What do your fans want you to do? Insult them? Pretend to kill them?

Oh, yeah. I get people pulling knives, asking me to kill them. They asked me to put my hands to their chest, like the knife is in them for the photograph, and say, “For the Watch.” They ask me to abuse them. It feels wrong to be signing, “Best wishes …” on a picture of Alliser’s face, so I put “Best wishes, you bastard.” People love it.
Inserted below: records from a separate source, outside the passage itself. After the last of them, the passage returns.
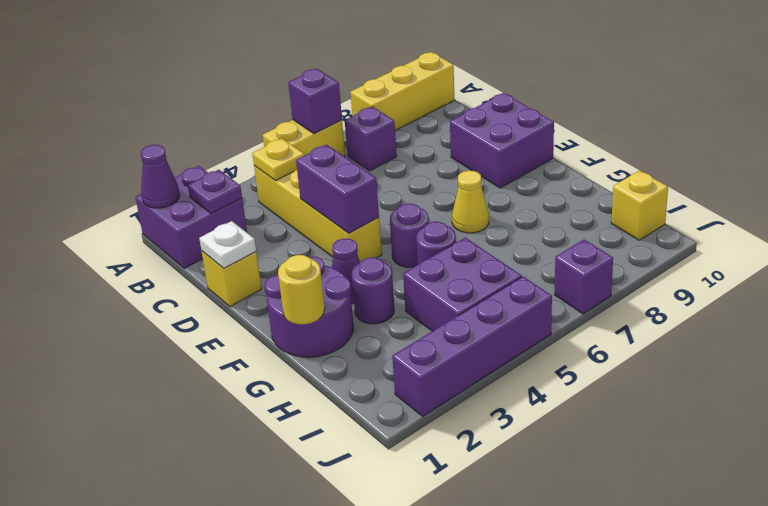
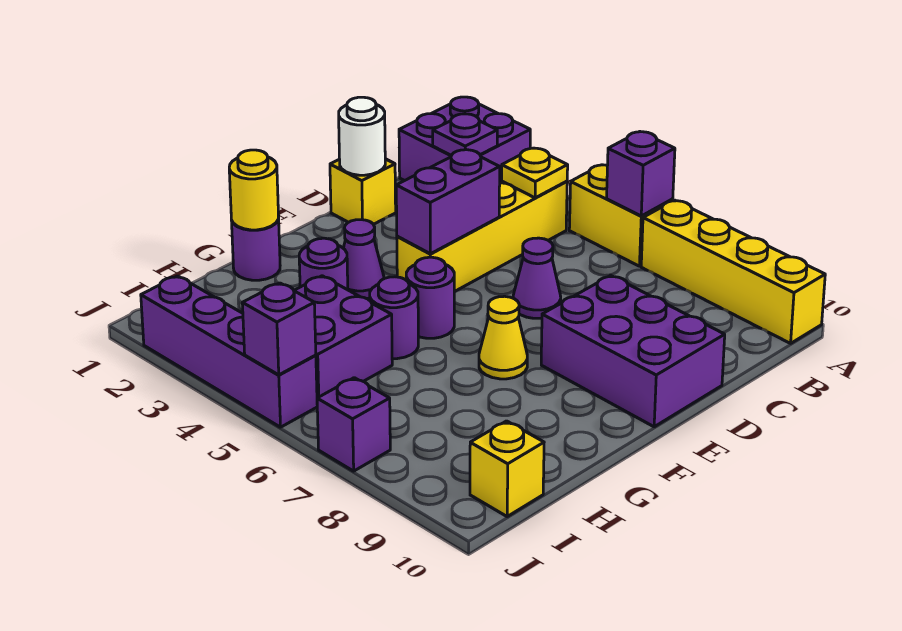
purple cone A1 level 2 -> purple cone D6 level 1
yellow brick A8:A10 level 1 -> yellow brick A7:A10 level 1
purple brick B7 level 1 -> purple brick J5 level 2
white plate D1 level 2 -> white round brick D1 level 2
purple brick D9:E10 level 1 -> purple brick D8:E10 level 1
purple round brick F1:G2 level 1 -> purple round brick G1 level 1

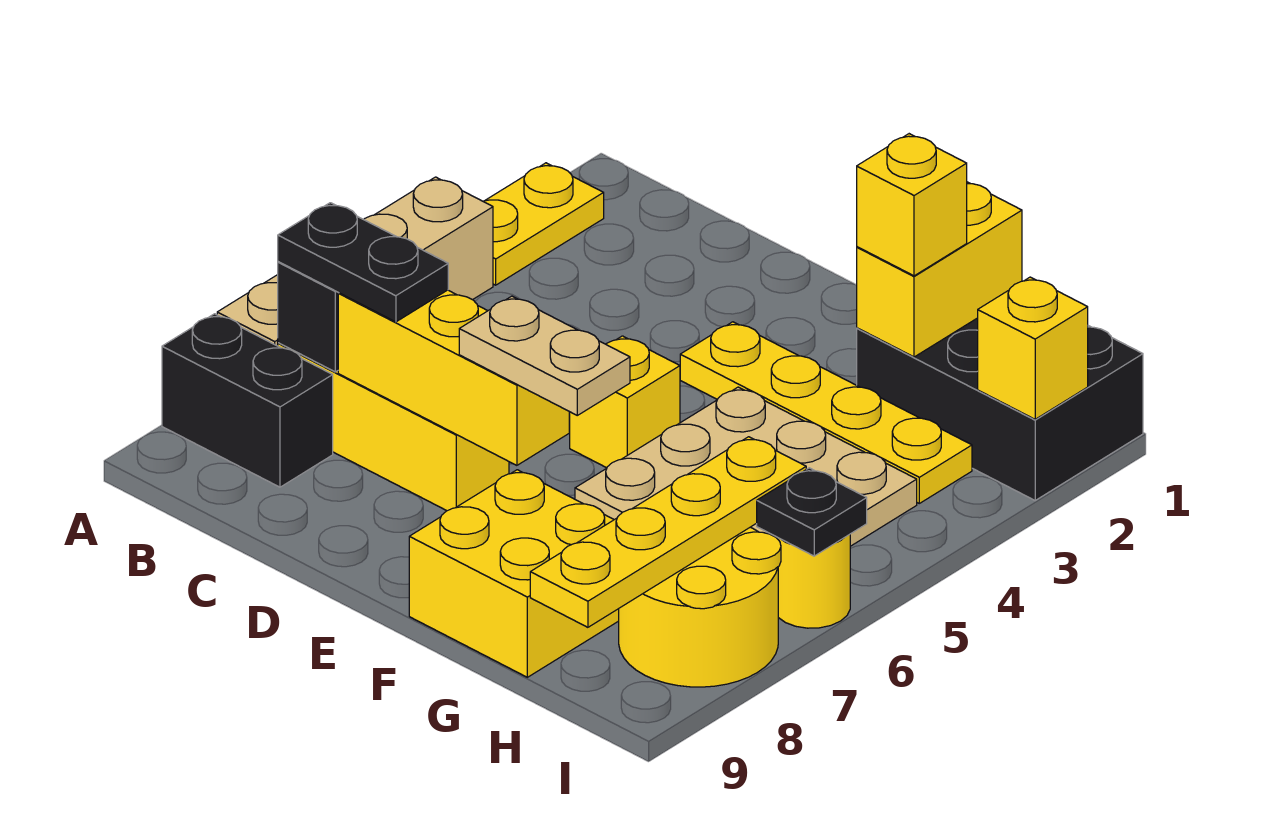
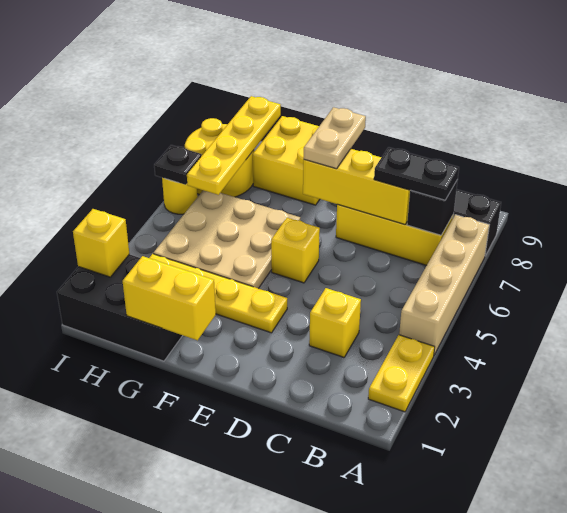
tan plate E7:F7 level 3 -> tan plate E7:E8 level 3
yellow brick G1:G2 level 2 -> yellow brick F1:G1 level 2
yellow brick G2 level 3 -> yellow brick C3 level 1

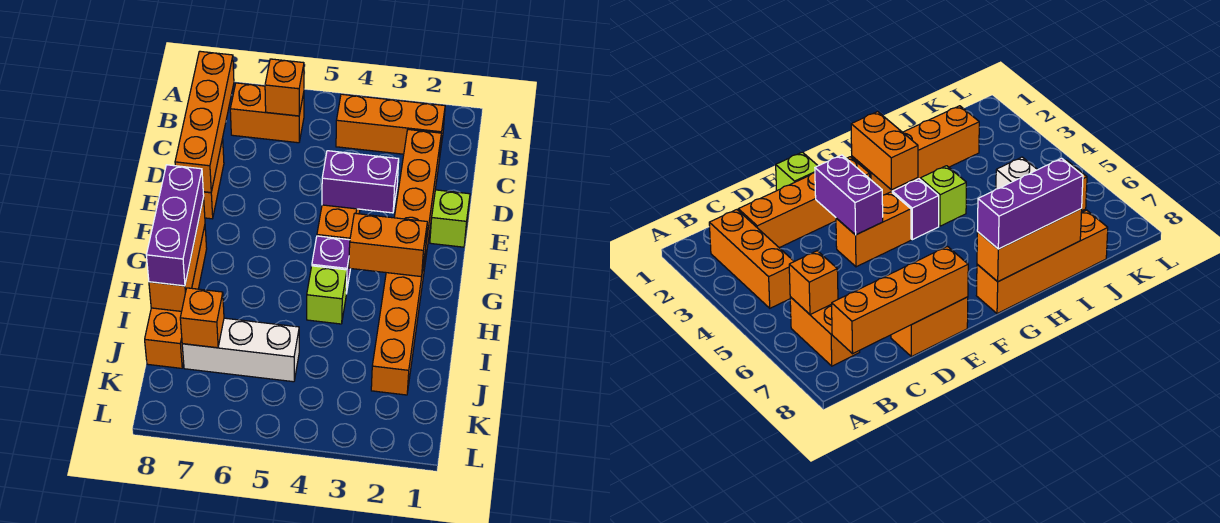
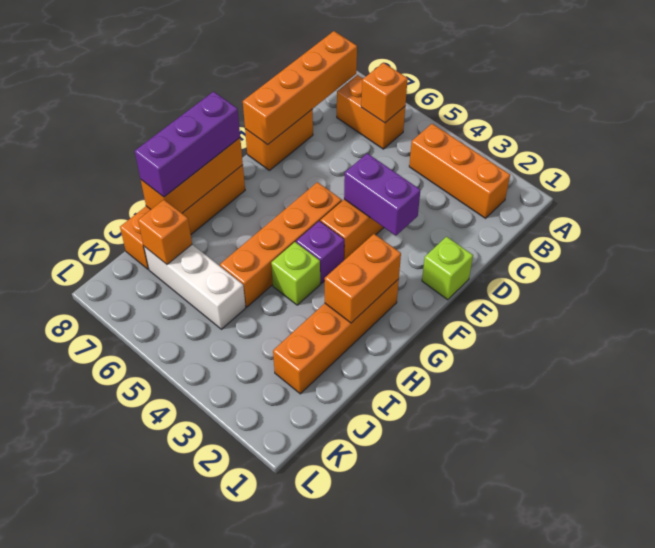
orange brick C2:F2 level 1 -> orange brick F5:I5 level 1
orange brick G2:G3 level 2 -> orange brick G2:H2 level 2

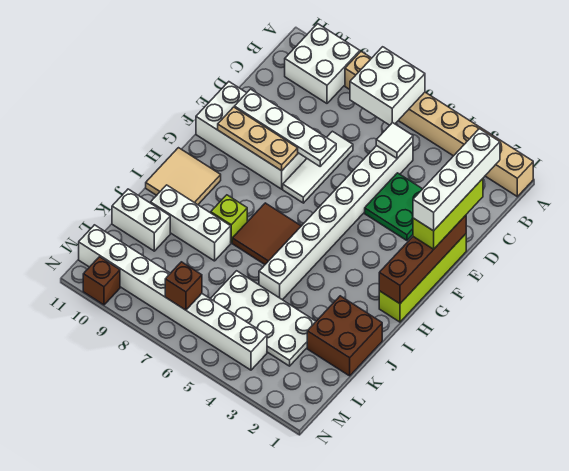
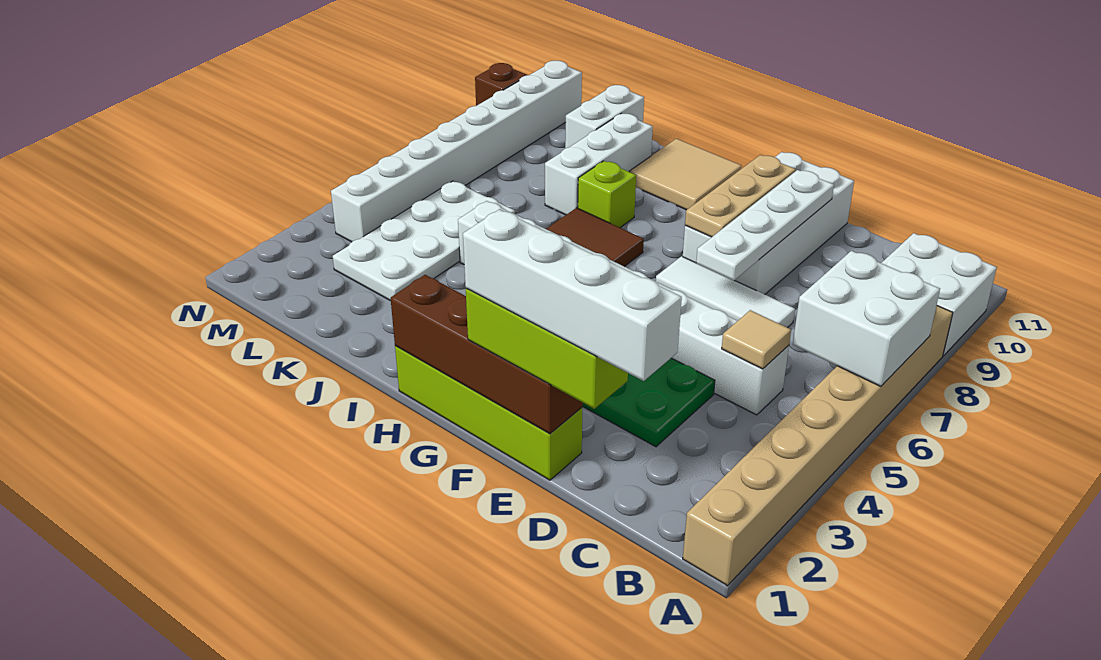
white tile C5 level 2 -> tan tile C5 level 2
brown brick J1:K2 level 1 -> none
brown brick M7 level 2 -> none

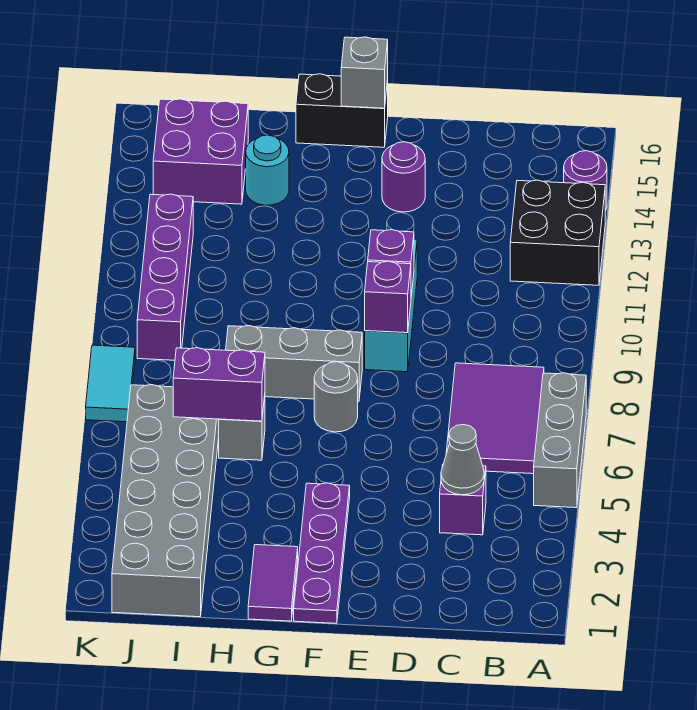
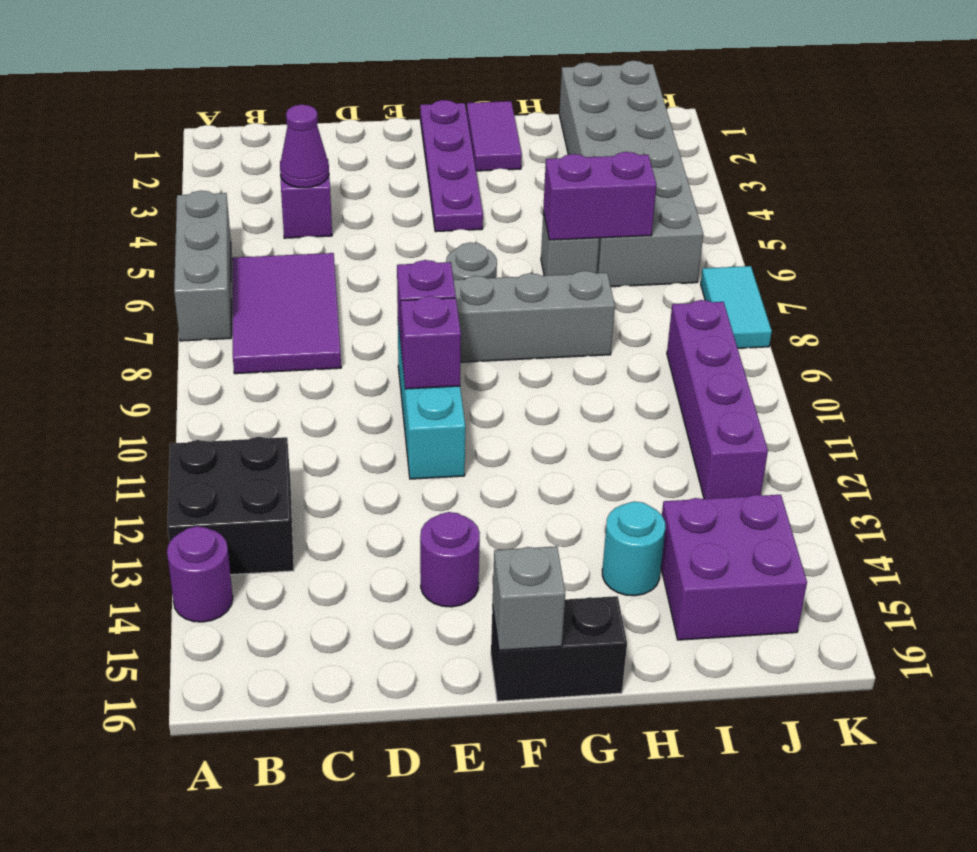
grey cone C4 level 2 -> purple cone C4 level 2

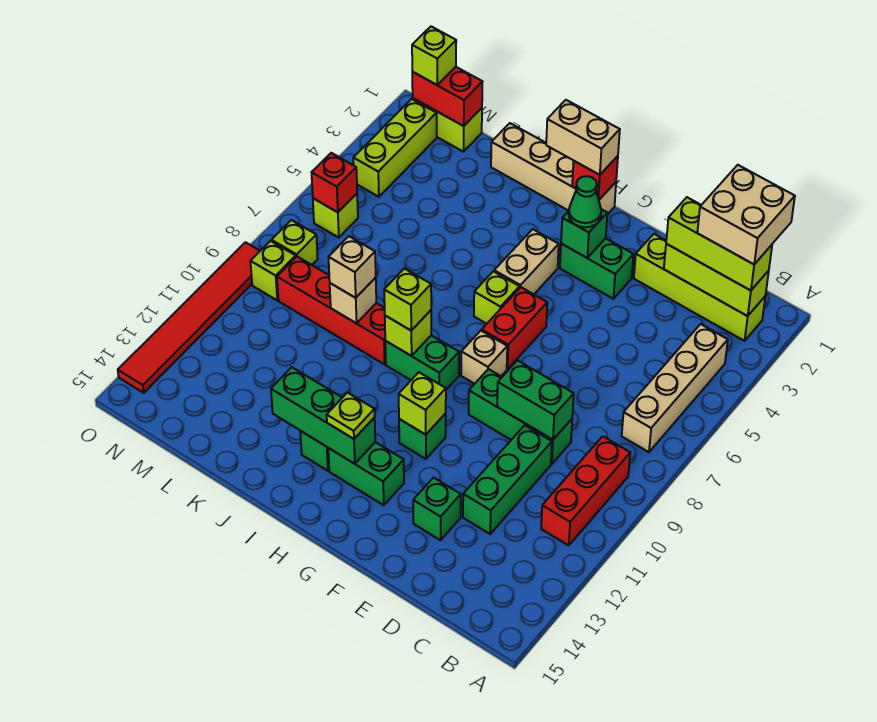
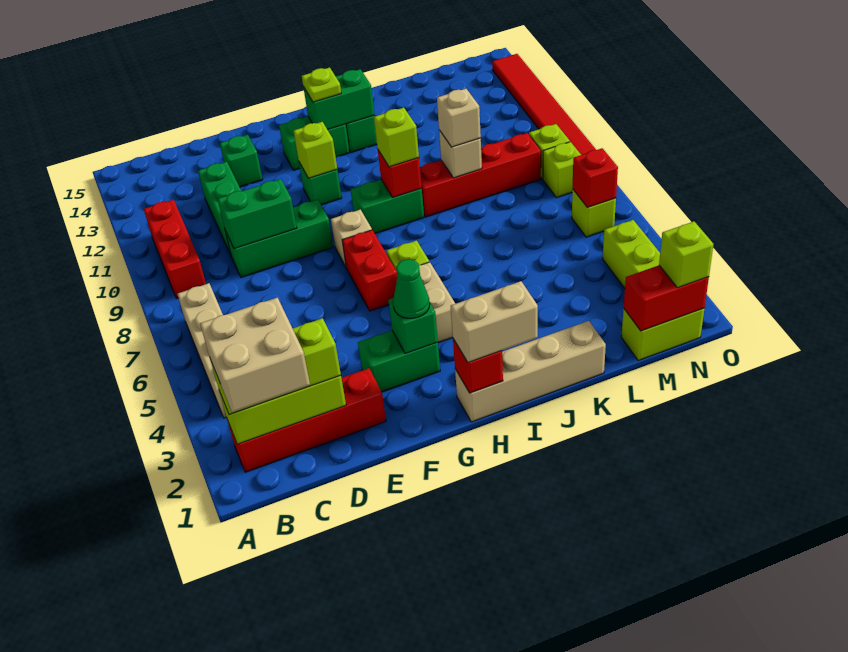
lime brick B2:E2 level 1 -> red brick B2:E2 level 1
green brick H13:J13 level 2 -> green brick H13:I13 level 2
lime brick I9 level 2 -> red brick I9 level 2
One guy came up to me when I was on a railway platform, and he asked, “Would you abuse me, so I can tape it and send it to my friends, so I can say I was abused by Ser Alliser Thorne?” So I took the phone and went, “You bastard!” If that’s what they want, that’s what I have to do! (Laughs.) Oh, and I did the weather once. I’d never read a weather report before, and I thought I would just be introduced to say, “Winter is coming,” but I actually did the charts with the weatherman. And then at the end I asked, “Should I kill him now?” And I mimed putting a knife in his chest. It went over so well, they asked me to come back to do a regular slot. He lost his job to me. That weatherman will never work again.